O Corredor do Lobito consolidou-se como um dos maiores projectos estratégicos de infra-estruturas em África, ao mobilizar investimentos em curso e garantias de financiamento avaliados em 26 mil milhões de dólares, anunciou em Washington DC o secretário executivo da Agência de Facilitação de Transporte de Trânsito do Corredor do Lobito (AFTTCL), Amadeu Leitão Nunes.
Os dados foram apresentados durante o Fórum sobre o Corredor do Lobito, realizado na sede do Banco Mundial sob o lema “Do impulso político à implementação coordenada”, reunindo representantes de Angola, República Democrática do Congo (RDC), Zâmbia, bancos multilaterais, investidores privados e agências internacionais de desenvolvimento.

Segundo a AFTTCL, o avanço do projecto conta com apoio financeiro e institucional do Banco Mundial, Corporação Financeira Internacional (IFC), Banco Africano de Desenvolvimento (BAD), União Europeia, Itália, Estados Unidos e outros parceiros estratégicos. O objectivo passa por transformar o corredor numa plataforma logística moderna para exportações, indústria e integração regional.
Amadeu Leitão Nunes destacou ainda a criação da plataforma Locomotive, lançada pelo Banco Mundial para centralizar interesses de investidores e coordenar a implementação dos projectos estruturantes. A ferramenta deverá reunir dados de investimentos, oportunidades e indicadores económicos ligados ao corredor.

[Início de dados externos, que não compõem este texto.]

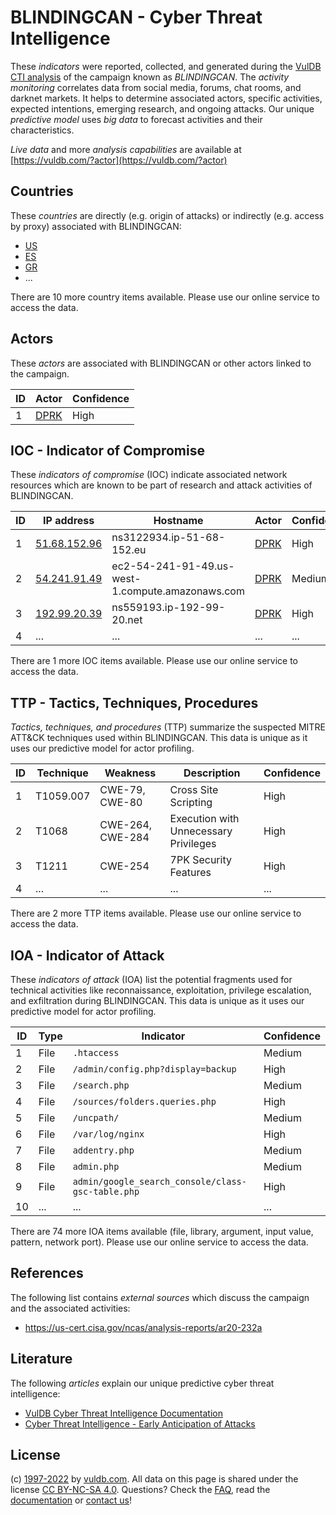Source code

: # BLINDINGCAN - Cyber Threat Intelligence

These _indicators_ were reported, collected, and generated during the [VulDB CTI analysis](https://vuldb.com/?kb.cti) of the campaign known as _BLINDINGCAN_. The _activity monitoring_ correlates data from social media, forums, chat rooms, and darknet markets. It helps to determine associated actors, specific activities, expected intentions, emerging research, and ongoing attacks. Our unique _predictive model_ uses _big data_ to forecast activities and their characteristics.

_Live data_ and more _analysis capabilities_ are available at [https://vuldb.com/?actor](https://vuldb.com/?actor)

## Countries

These _countries_ are directly (e.g. origin of attacks) or indirectly (e.g. access by proxy) associated with BLINDINGCAN:

* [US](https://vuldb.com/?country.us)
* [ES](https://vuldb.com/?country.es)
* [GR](https://vuldb.com/?country.gr)
* ...

There are 10 more country items available. Please use our online service to access the data.

## Actors

These _actors_ are associated with BLINDINGCAN or other actors linked to the campaign.

ID | Actor | Confidence
-- | ----- | ----------
1 | [DPRK](https://vuldb.com/?actor.dprk) | High

## IOC - Indicator of Compromise

These _indicators of compromise_ (IOC) indicate associated network resources which are known to be part of research and attack activities of BLINDINGCAN.

ID | IP address | Hostname | Actor | Confidence
-- | ---------- | -------- | ----- | ----------
1 | [51.68.152.96](https://vuldb.com/?ip.51.68.152.96) | ns3122934.ip-51-68-152.eu | [DPRK](https://vuldb.com/?actor.dprk) | High
2 | [54.241.91.49](https://vuldb.com/?ip.54.241.91.49) | ec2-54-241-91-49.us-west-1.compute.amazonaws.com | [DPRK](https://vuldb.com/?actor.dprk) | Medium
3 | [192.99.20.39](https://vuldb.com/?ip.192.99.20.39) | ns559193.ip-192-99-20.net | [DPRK](https://vuldb.com/?actor.dprk) | High
4 | ... | ... | ... | ...

There are 1 more IOC items available. Please use our online service to access the data.

## TTP - Tactics, Techniques, Procedures

_Tactics, techniques, and procedures_ (TTP) summarize the suspected MITRE ATT&CK techniques used within BLINDINGCAN. This data is unique as it uses our predictive model for actor profiling.

ID | Technique | Weakness | Description | Confidence
-- | --------- | -------- | ----------- | ----------
1 | T1059.007 | CWE-79, CWE-80 | Cross Site Scripting | High
2 | T1068 | CWE-264, CWE-284 | Execution with Unnecessary Privileges | High
3 | T1211 | CWE-254 | 7PK Security Features | High
4 | ... | ... | ... | ...

There are 2 more TTP items available. Please use our online service to access the data.

## IOA - Indicator of Attack

These _indicators of attack_ (IOA) list the potential fragments used for technical activities like reconnaissance, exploitation, privilege escalation, and exfiltration during BLINDINGCAN. This data is unique as it uses our predictive model for actor profiling.

ID | Type | Indicator | Confidence
-- | ---- | --------- | ----------
1 | File | `.htaccess` | Medium
2 | File | `/admin/config.php?display=backup` | High
3 | File | `/search.php` | Medium
4 | File | `/sources/folders.queries.php` | High
5 | File | `/uncpath/` | Medium
6 | File | `/var/log/nginx` | High
7 | File | `addentry.php` | Medium
8 | File | `admin.php` | Medium
9 | File | `admin/google_search_console/class-gsc-table.php` | High
10 | ... | ... | ...

There are 74 more IOA items available (file, library, argument, input value, pattern, network port). Please use our online service to access the data.

## References

The following list contains _external sources_ which discuss the campaign and the associated activities:

* https://us-cert.cisa.gov/ncas/analysis-reports/ar20-232a

## Literature

The following _articles_ explain our unique predictive cyber threat intelligence:

* [VulDB Cyber Threat Intelligence Documentation](https://vuldb.com/?kb.cti)
* [Cyber Threat Intelligence - Early Anticipation of Attacks](https://www.scip.ch/en/?labs.20201022)

## License

(c) [1997-2022](https://vuldb.com/?kb.changelog) by [vuldb.com](https://vuldb.com/?kb.about). All data on this page is shared under the license [CC BY-NC-SA 4.0](https://creativecommons.org/licenses/by-nc-sa/4.0/). Questions? Check the [FAQ](https://vuldb.com/?kb.faq), read the [documentation](https://vuldb.com/?kb) or [contact us](https://vuldb.com/?contact)!
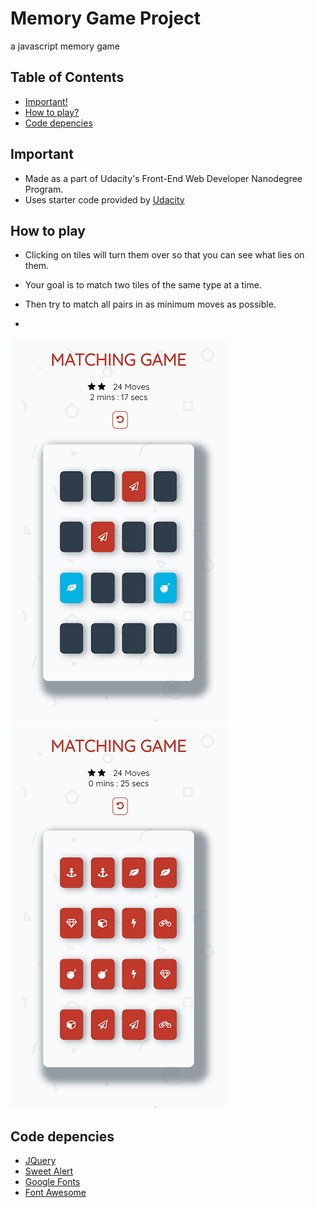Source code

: # Memory Game Project
a javascript memory game

## Table of Contents

* [Important!](#important)
* [How to play?](#how-to-play)
* [Code depencies](#code-depencies)


## Important

- Made as a part of Udacity's Front-End Web Developer Nanodegree Program.
- Uses starter code provided by [Udacity](https://github.com/udacity/fend-project-memory-game) 



## How to play


- Clicking on tiles will turn them over so that you can see what lies on them.
- Your goal is to match two tiles of the same type at a time.
- Then try to match all pairs in as minimum moves as possible.

- 
![demo](./demo.png)
![demo](./demo1.png)

## Code depencies
- [JQuery](https://jquery.com/) 
- [Sweet Alert](https://sweetalert.js.org/guides/) 
- [Google Fonts](https://fonts.google.com/) 
- [Font Awesome](https://fontawesome.com/)
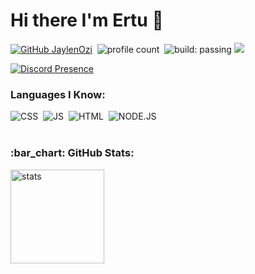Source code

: # Hi there I'm Ertu 👋
[![GitHub JaylenOzi](https://img.shields.io/github/followers/ertuuuu?label=follow&style=social)](https://github.com/ertuuuu)&nbsp;
![profile count](https://komarev.com/ghpvc/?username=ZeusMisali&color=red)&nbsp;
![build: passing](https://img.shields.io/badge/build-passing-success)
<a href="https://instagram.com/dev.ertugrul"><img src="https://img.shields.io/badge/Follow-8b72ff?style=flat&logo=Instagram&logoColor=white"/></a> &nbsp;



[![Discord Presence](https://lanyard-profile-readme.vercel.app/api/136619876407050240)](https://discord.com/users/136619876407050240)


### Languages I Know:
![CSS](https://img.shields.io/badge/CSS3-1572B6?style=for-the-badge&logo=css3&logoColor=white)&nbsp;
![JS](https://img.shields.io/badge/JavaScript-F7DF1E?style=for-the-badge&logo=javascript&logoColor=black)&nbsp;
![HTML](https://img.shields.io/badge/HTML5-E34F26?style=for-the-badge&logo=html5&logoColor=white)&nbsp;
![NODE.JS](https://img.shields.io/badge/Node.js-43853D?style=for-the-badge&logo=node.js&logoColor=white)&nbsp;
<br />
<br />
<h3 align="left">:bar_chart: GitHub Stats:</h3>
<p align="left">
   <img src="https://github-readme-stats.vercel.app/api?username=ertuuuu&count_private=true&show_icons=true&theme=dark&hide_border=true" width="%100" height="150px" alt="stats" />






[website]: https://codeSTACKr.com
[course]: http://vsCodeHero.com
[twitter]: https://twitter.com/codeSTACKr
[youtube]: https://www.youtube.com/channel/UCtG3BXJlbWwaFUxgbIJ6XiQ
[instagram]: https://instagram.com/dev.ertugrul
[linkedin]: https://linkedin.com/in/codeSTACKr
[webdevplaylist]: https://www.youtube.com/playlist?list=PLkwxH9e_vrAJ0WbEsFA9W3I1W-g_BTsbt
[jsplaylist]: https://www.youtube.com/playlist?list=PLkwxH9e_vrALRJKu7wfXby3MKeflhTu6B
[cssplaylist]: https://www.youtube.com/playlist?list=PLkwxH9e_vrALSdvZuEh6gqQdmDoDIoqz4
[reactplaylist]: https://www.youtube.com/playlist?list=PLkwxH9e_vrAK4TdffpxKY3QGyHCpxFcQ0




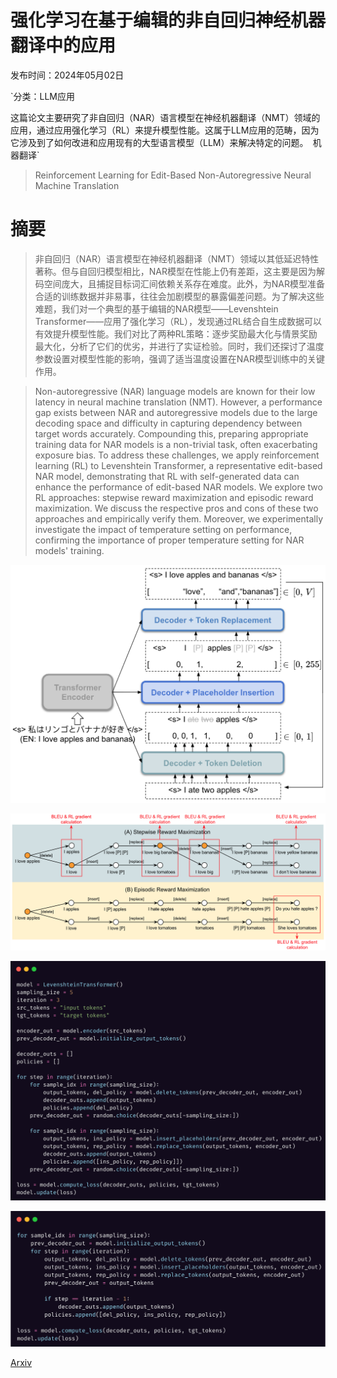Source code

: # 强化学习在基于编辑的非自回归神经机器翻译中的应用

发布时间：2024年05月02日

`分类：LLM应用

这篇论文主要研究了非自回归（NAR）语言模型在神经机器翻译（NMT）领域的应用，通过应用强化学习（RL）来提升模型性能。这属于LLM应用的范畴，因为它涉及到了如何改进和应用现有的大型语言模型（LLM）来解决特定的问题。` `机器翻译`

> Reinforcement Learning for Edit-Based Non-Autoregressive Neural Machine Translation

# 摘要

> 非自回归（NAR）语言模型在神经机器翻译（NMT）领域以其低延迟特性著称。但与自回归模型相比，NAR模型在性能上仍有差距，这主要是因为解码空间庞大，且捕捉目标词汇间依赖关系存在难度。此外，为NAR模型准备合适的训练数据并非易事，往往会加剧模型的暴露偏差问题。为了解决这些难题，我们对一个典型的基于编辑的NAR模型——Levenshtein Transformer——应用了强化学习（RL），发现通过RL结合自生成数据可以有效提升模型性能。我们对比了两种RL策略：逐步奖励最大化与情景奖励最大化，分析了它们的优劣，并进行了实证检验。同时，我们还探讨了温度参数设置对模型性能的影响，强调了适当温度设置在NAR模型训练中的关键作用。

> Non-autoregressive (NAR) language models are known for their low latency in neural machine translation (NMT). However, a performance gap exists between NAR and autoregressive models due to the large decoding space and difficulty in capturing dependency between target words accurately. Compounding this, preparing appropriate training data for NAR models is a non-trivial task, often exacerbating exposure bias. To address these challenges, we apply reinforcement learning (RL) to Levenshtein Transformer, a representative edit-based NAR model, demonstrating that RL with self-generated data can enhance the performance of edit-based NAR models. We explore two RL approaches: stepwise reward maximization and episodic reward maximization. We discuss the respective pros and cons of these two approaches and empirically verify them. Moreover, we experimentally investigate the impact of temperature setting on performance, confirming the importance of proper temperature setting for NAR models' training.

![强化学习在基于编辑的非自回归神经机器翻译中的应用](../../../paper_images/2405.01280/levt_en.png)

![强化学习在基于编辑的非自回归神经机器翻译中的应用](../../../paper_images/2405.01280/method-v2.png)

![强化学习在基于编辑的非自回归神经机器翻译中的应用](../../../paper_images/2405.01280/stepwise.png)

![强化学习在基于编辑的非自回归神经机器翻译中的应用](../../../paper_images/2405.01280/episodic.png)

[Arxiv](https://arxiv.org/abs/2405.01280)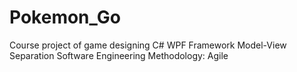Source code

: # Pokemon_Go

Course project of game designing 
C# WPF Framework
Model-View Separation
Software Engineering Methodology: Agile
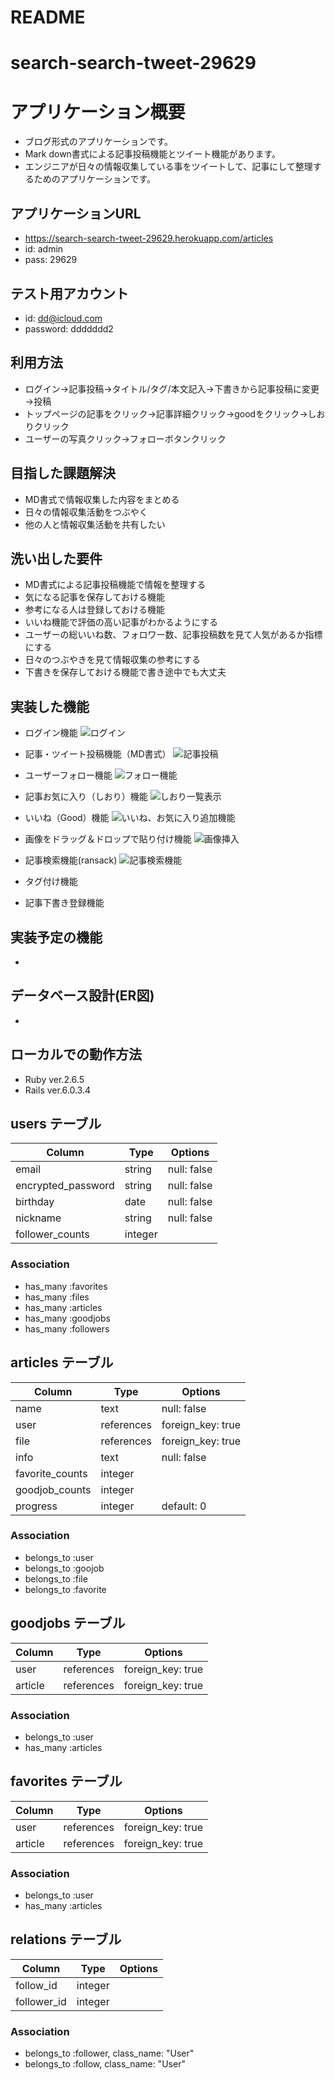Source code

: # README

# search-search-tweet-29629

# アプリケーション概要
- ブログ形式のアプリケーションです。
- Mark down書式による記事投稿機能とツイート機能があります。
- エンジニアが日々の情報収集している事をツイートして、記事にして整理するためのアプリケーションです。

## アプリケーションURL
- https://search-search-tweet-29629.herokuapp.com/articles
- id: admin
- pass: 29629

## テスト用アカウント
- id: dd@icloud.com
- password: ddddddd2

## 利用方法
- ログイン→記事投稿→タイトル/タグ/本文記入→下書きから記事投稿に変更→投稿
- トップページの記事をクリック→記事詳細クリック→goodをクリック→しおりクリック
- ユーザーの写真クリック→フォローボタンクリック

## 目指した課題解決
- MD書式で情報収集した内容をまとめる
- 日々の情報収集活動をつぶやく
- 他の人と情報収集活動を共有したい

## 洗い出した要件
- MD書式による記事投稿機能で情報を整理する
- 気になる記事を保存しておける機能
- 参考になる人は登録しておける機能
- いいね機能で評価の高い記事がわかるようにする
- ユーザーの総いいね数、フォロワー数、記事投稿数を見て人気があるか指標にする
- 日々のつぶやきを見て情報収集の参考にする
- 下書きを保存しておける機能で書き途中でも大丈夫

## 実装した機能
- ログイン機能
![ログイン](https://user-images.githubusercontent.com/71271771/107730706-6c262480-6d37-11eb-97d0-70ca9d9b96bc.gif)
- 記事・ツイート投稿機能（MD書式）
![記事投稿](https://user-images.githubusercontent.com/71271771/107730783-9a0b6900-6d37-11eb-926c-39f820fbf811.gif)


- ユーザーフォロー機能
![フォロー機能](https://user-images.githubusercontent.com/71271771/107732279-50bd1880-6d3b-11eb-8df9-7b6d5c6831aa.gif)


- 記事お気に入り（しおり）機能
![しおり一覧表示](https://user-images.githubusercontent.com/71271771/107730818-bd361880-6d37-11eb-8ce2-7ed120ad7ab8.gif)


- いいね（Good）機能
![いいね、お気に入り追加機能](https://user-images.githubusercontent.com/71271771/107730804-b1e2ed00-6d37-11eb-81e6-a90762d34c6a.gif)


- 画像をドラッグ＆ドロップで貼り付け機能
![画像挿入](https://user-images.githubusercontent.com/71271771/107730854-d63ec980-6d37-11eb-8d92-1bb0d8717e84.gif)
- 記事検索機能(ransack)
![記事検索機能](https://user-images.githubusercontent.com/71271771/107730893-eb1b5d00-6d37-11eb-85be-3dc374961289.gif)


- タグ付け機能

- 記事下書き登録機能


## 実装予定の機能
- 

## データベース設計(ER図)
- 

## ローカルでの動作方法
- Ruby ver.2.6.5
- Rails ver.6.0.3.4





## users テーブル

| Column             | Type    | Options     |
| ------------------ | ------- | ----------- |
| email              | string  | null: false |
| encrypted_password | string  | null: false |
| birthday           | date    | null: false |
| nickname           | string  | null: false |
| follower_counts    | integer |             |


### Association
- has_many :favorites
- has_many :files
- has_many :articles
- has_many :goodjobs
- has_many :followers

## articles テーブル

| Column          | Type       | Options                        |
| --------------- | -----------| ------------------------------ |
| name            | text       | null: false                    |
| user            | references | foreign_key: true              |
| file            | references | foreign_key: true              |
| info            | text       | null: false                    |
| favorite_counts | integer    |                                |
| goodjob_counts  | integer    |                                |
| progress        | integer    | default: 0                     |

### Association
- belongs_to :user
- belongs_to :goojob
- belongs_to :file
- belongs_to :favorite

## goodjobs テーブル

| Column          | Type       | Options                        |
| --------------- | -----------| ------------------------------ |
| user            | references | foreign_key: true              |
| article         | references | foreign_key: true              |

### Association
- belongs_to :user
- has_many :articles

## favorites テーブル

| Column          | Type       | Options                        |
| --------------- | -----------| ------------------------------ |
| user            | references | foreign_key: true              |
| article         | references | foreign_key: true              |

### Association
- belongs_to :user
- has_many :articles

## relations テーブル

| Column          | Type       | Options                        |
| --------------- | -----------| ------------------------------ |
| follow_id       | integer    |                                |
| follower_id     | integer    |                                |

### Association
- belongs_to :follower, class_name: "User"
- belongs_to :follow, class_name: "User"



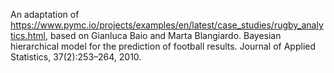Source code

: An adaptation of https://www.pymc.io/projects/examples/en/latest/case_studies/rugby_analytics.html, based on Gianluca Baio and Marta Blangiardo. Bayesian hierarchical model for the prediction of football results. Journal of Applied Statistics, 37(2):253–264, 2010.
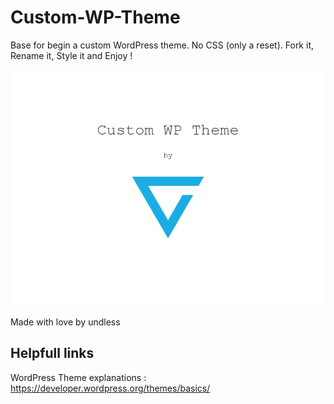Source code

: # Custom-WP-Theme

Base for begin a custom WordPress theme. No CSS (only a reset). Fork it, Rename it, Style it and Enjoy !


![Undless Logo](Custom-WP-Theme/screenshot.png)

Made with love by undless



## Helpfull links

WordPress Theme explanations : https://developer.wordpress.org/themes/basics/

A primeira-ministra da RDC, Judith Suminwa Tuluka, defendeu a combinação entre capital público e privado através de parcerias sólidas, afirmando que o corredor pode impulsionar um crescimento económico integrado entre os países participantes. Segundo a governante, Kinshasa já concluiu estudos técnicos e avança em reformas institucionais para beneficiar da iniciativa.


Por sua vez, a ministra das Finanças de Angola, Vera Daves de Sousa, reafirmou o compromisso do Executivo com a operacionalização do projecto, sublinhando que o desafio actual deixou de ser apenas a visão estratégica e passou a centrar-se na entrega de resultados concretos em logística, mobilidade e competitividade económica.
Já a Zâmbia considera o Corredor do Lobito mais do que uma linha férrea. O ministro das Finanças, Situmbeko Musokotwane, afirmou que Lusaka vê a infra-estrutura como um verdadeiro corredor económico capaz de dinamizar a indústria transformadora, atrair fábricas e acelerar exportações regionais.